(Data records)

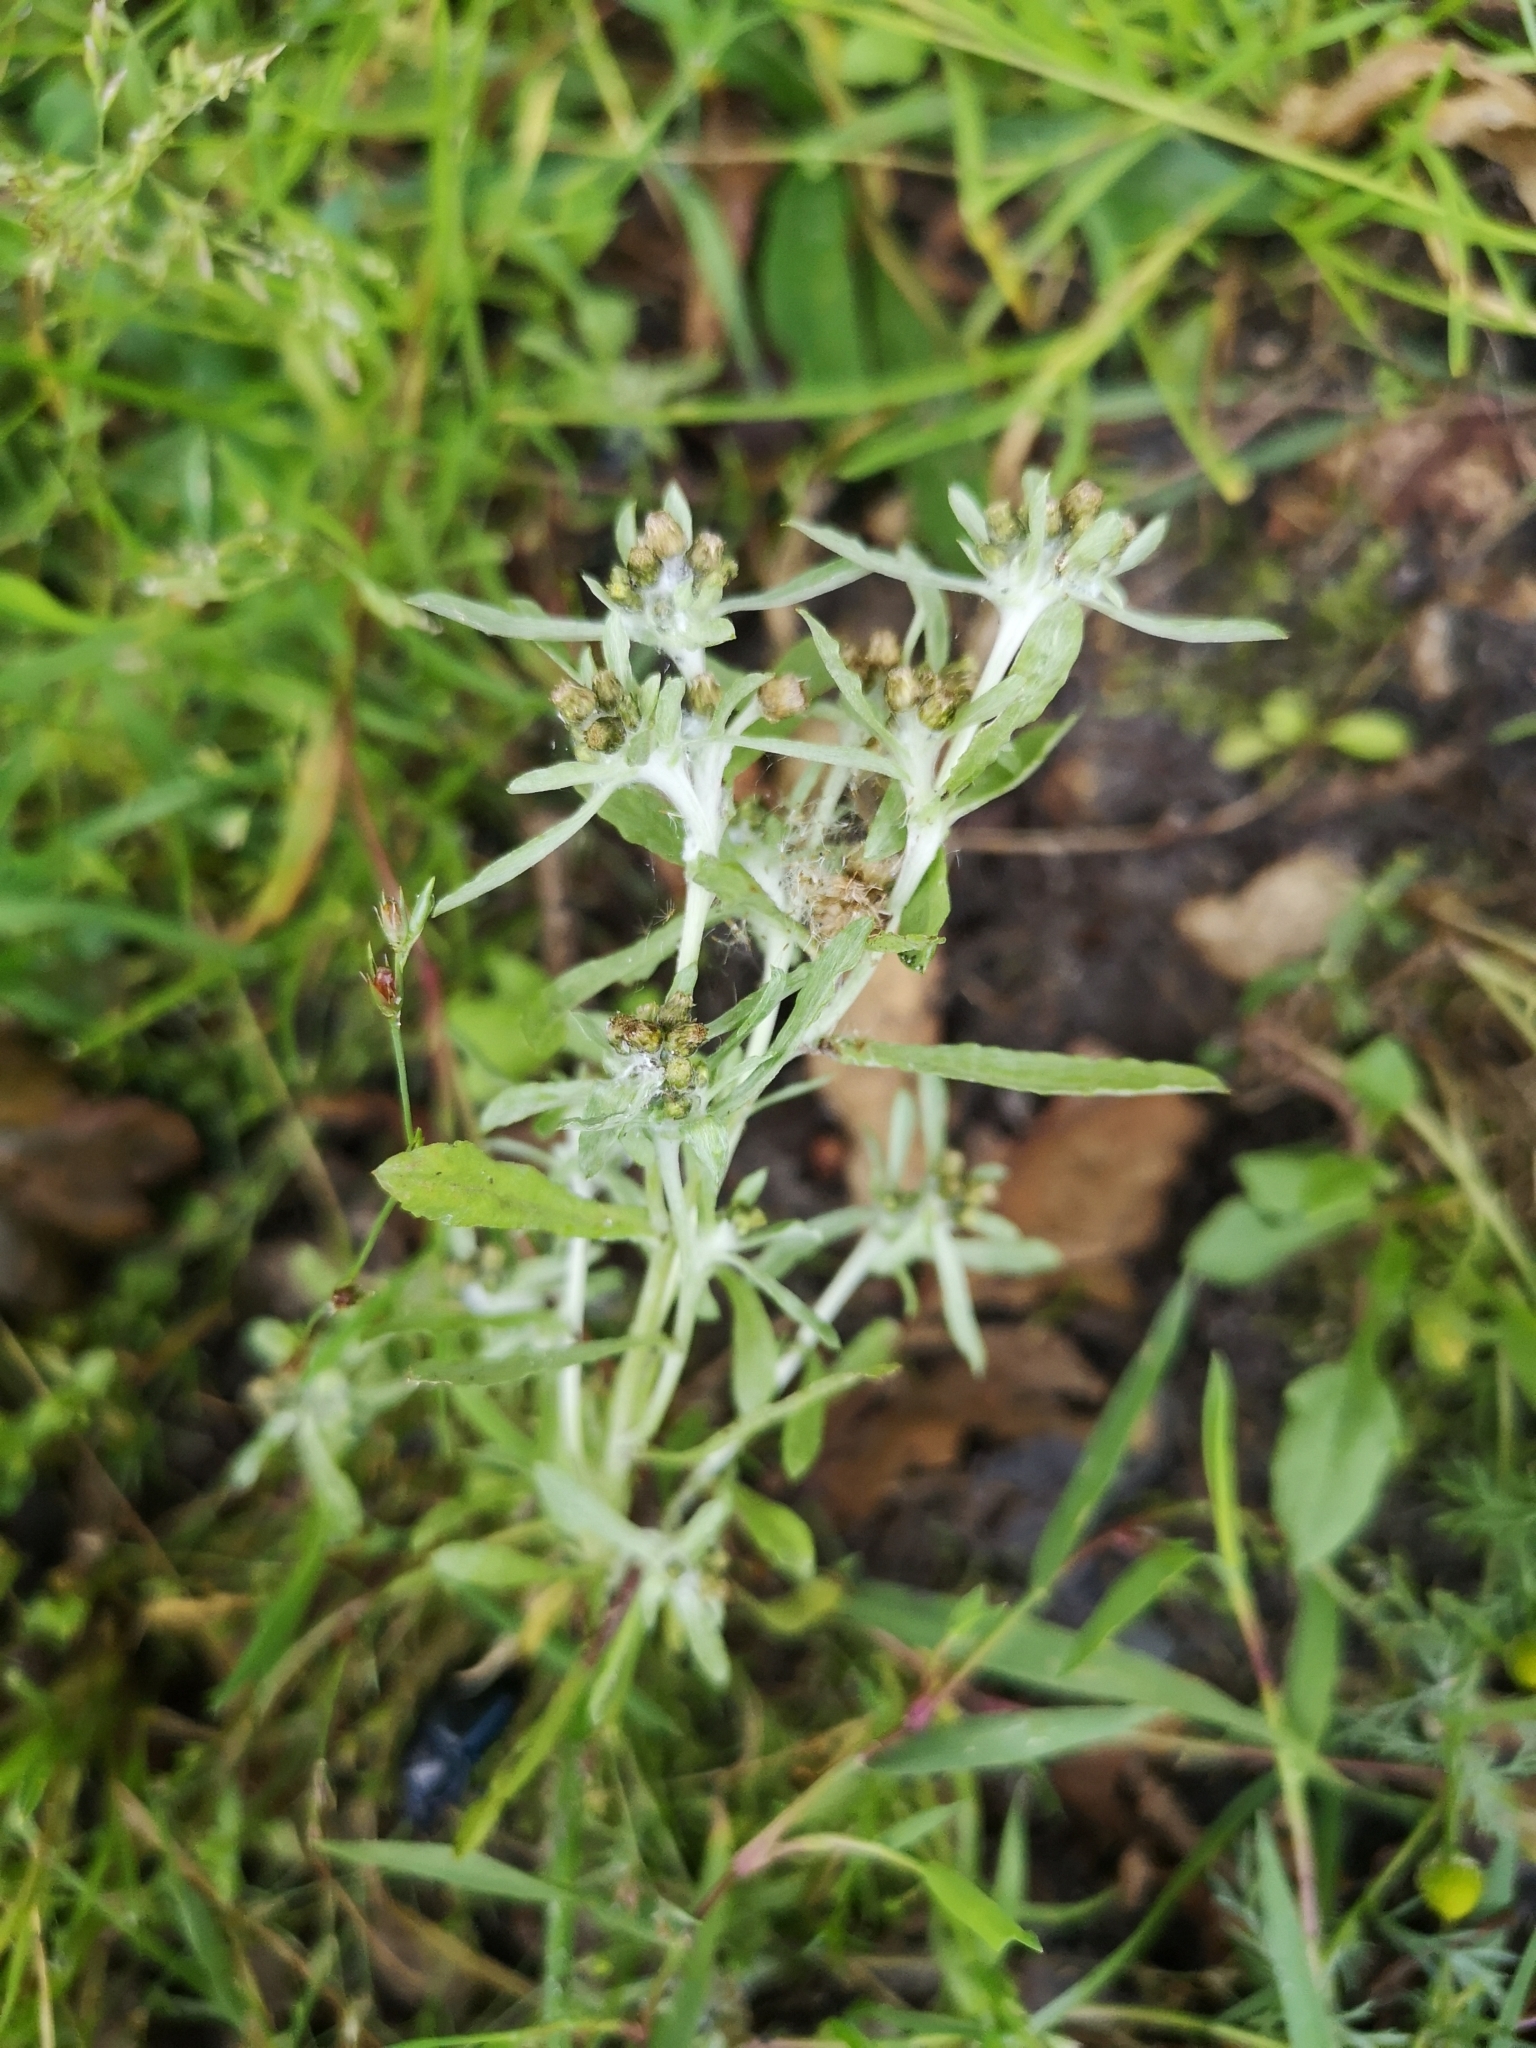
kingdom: Plantae
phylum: Tracheophyta
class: Magnoliopsida
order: Asterales
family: Asteraceae
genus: Gnaphalium
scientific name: Gnaphalium uliginosum
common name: Marsh cudweed
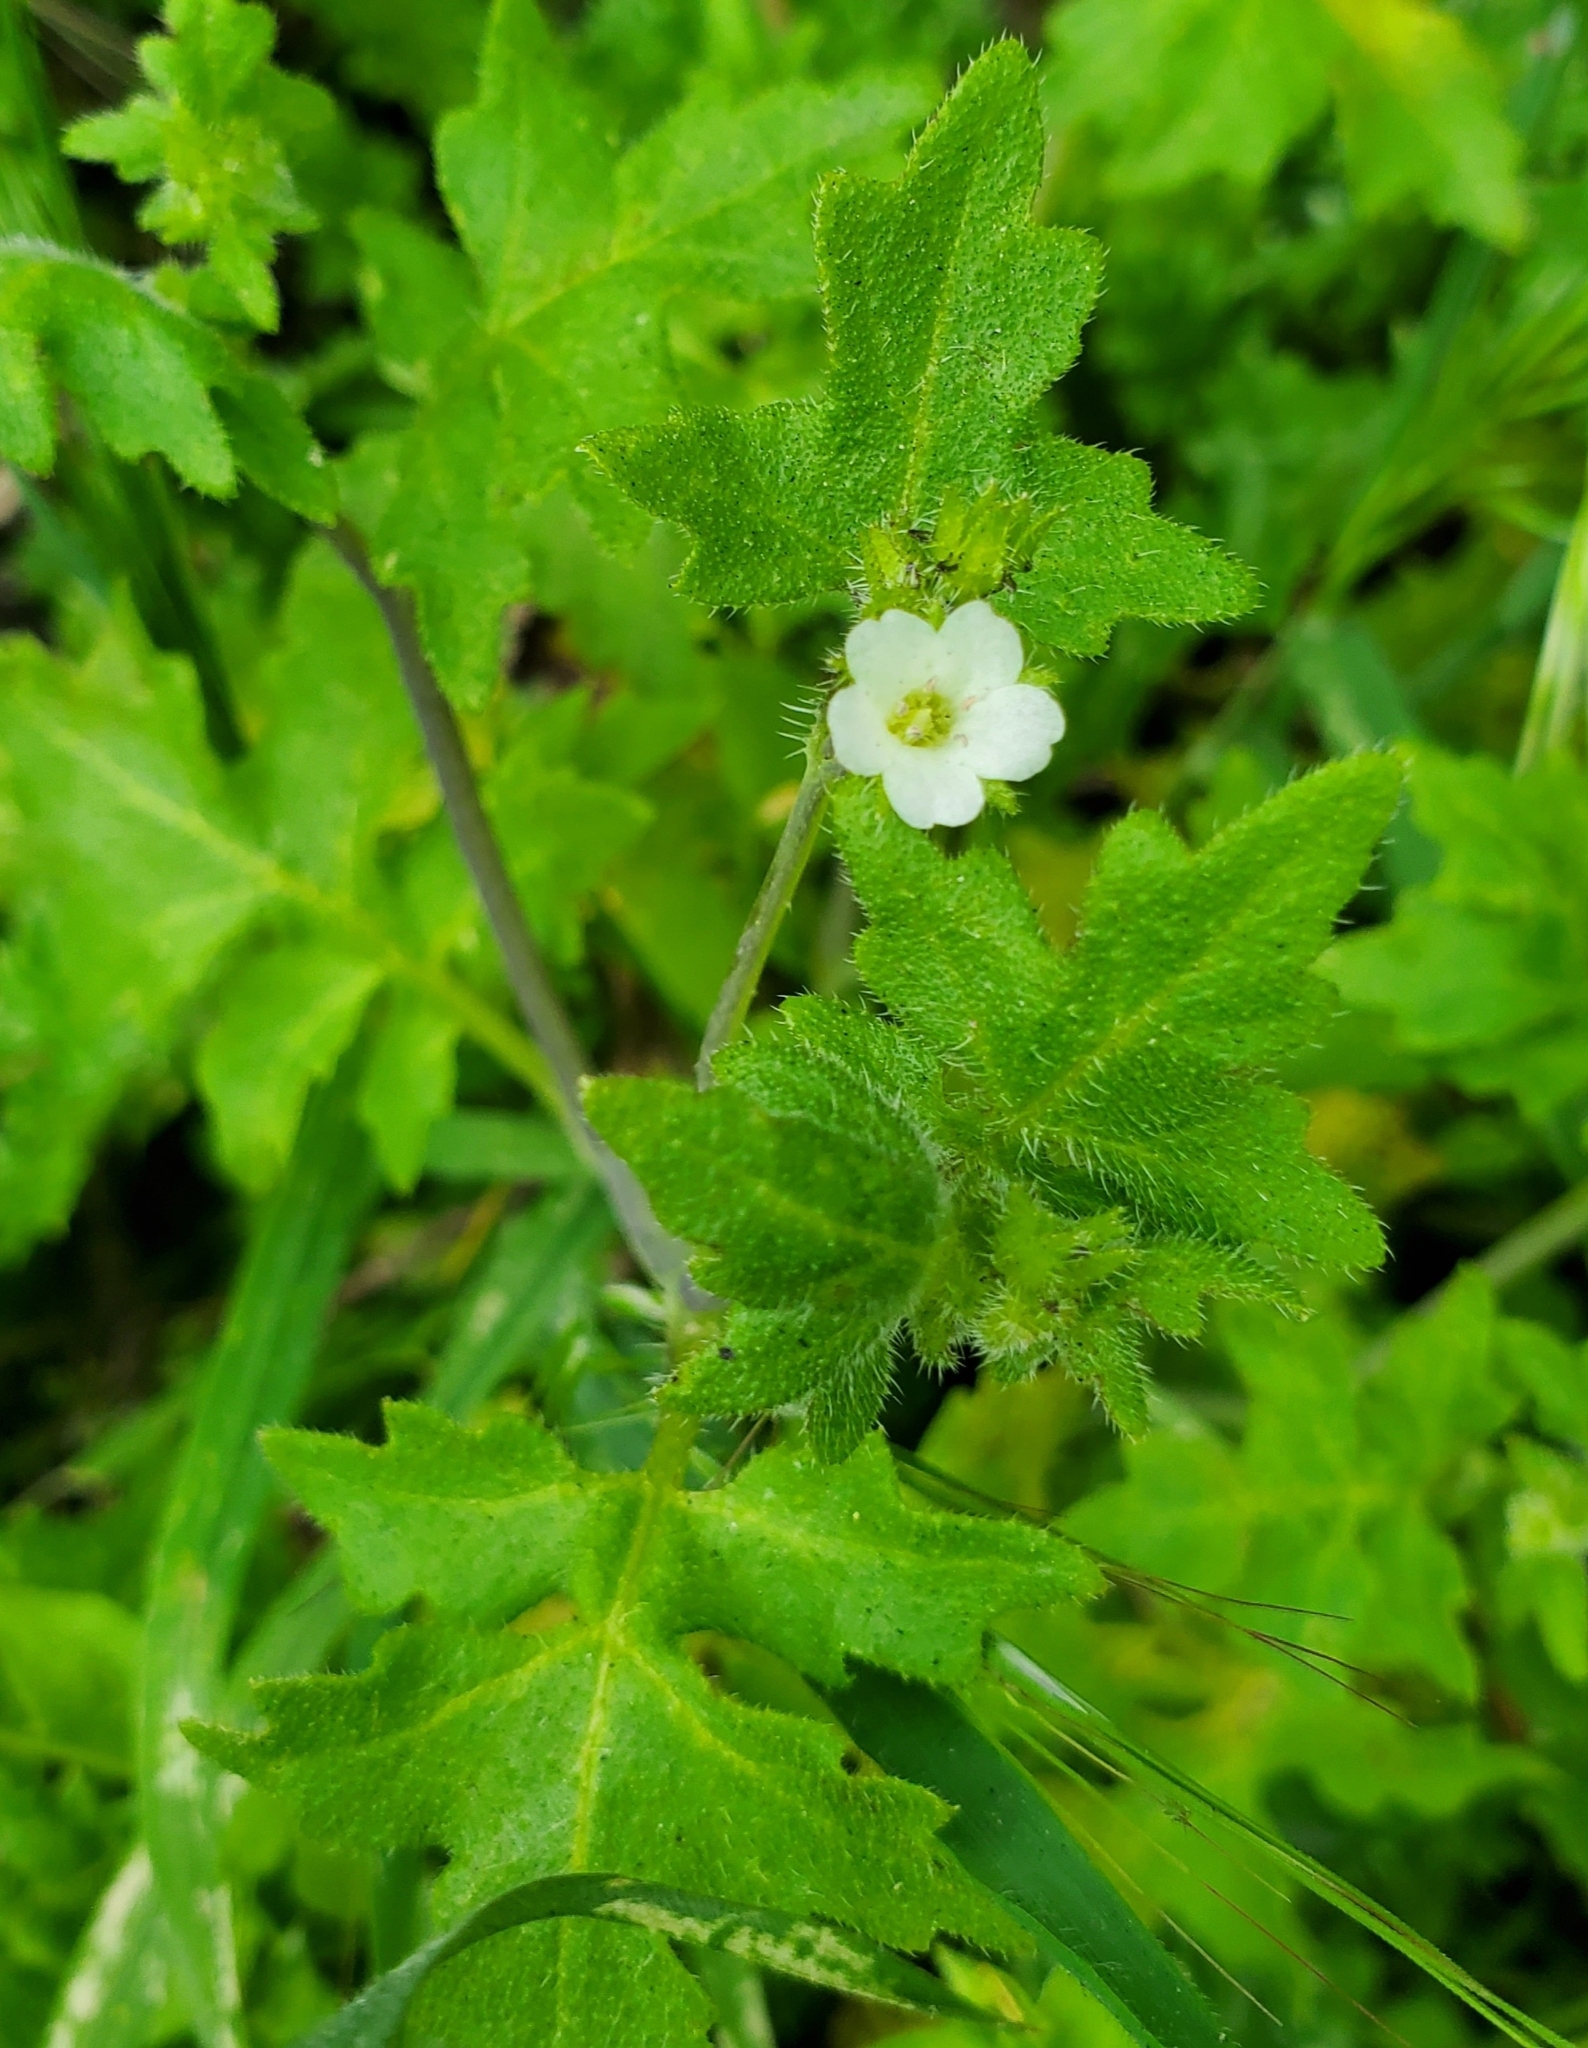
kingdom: Plantae
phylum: Tracheophyta
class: Magnoliopsida
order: Boraginales
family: Hydrophyllaceae
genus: Pholistoma
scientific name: Pholistoma racemosum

> [REQUIRED WORK]
Render the lines above as a Markdown table with two columns, Row and Line, giving each line its own numbered row and skipping blank lines. Leave the pictures out.

> [FULL RESPONSE]
| Row | Line |
|---|---|
| 1 | kingdom: Plantae |
| 2 | phylum: Tracheophyta |
| 3 | class: Magnoliopsida |
| 4 | order: Asterales |
| 5 | family: Asteraceae |
| 6 | genus: Gnaphalium |
| 7 | scientific name: Gnaphalium uliginosum |
| 8 | common name: Marsh cudweed |
| 9 | kingdom: Plantae |
| 10 | phylum: Tracheophyta |
| 11 | class: Magnoliopsida |
| 12 | order: Boraginales |
| 13 | family: Hydrophyllaceae |
| 14 | genus: Pholistoma |
| 15 | scientific name: Pholistoma racemosum |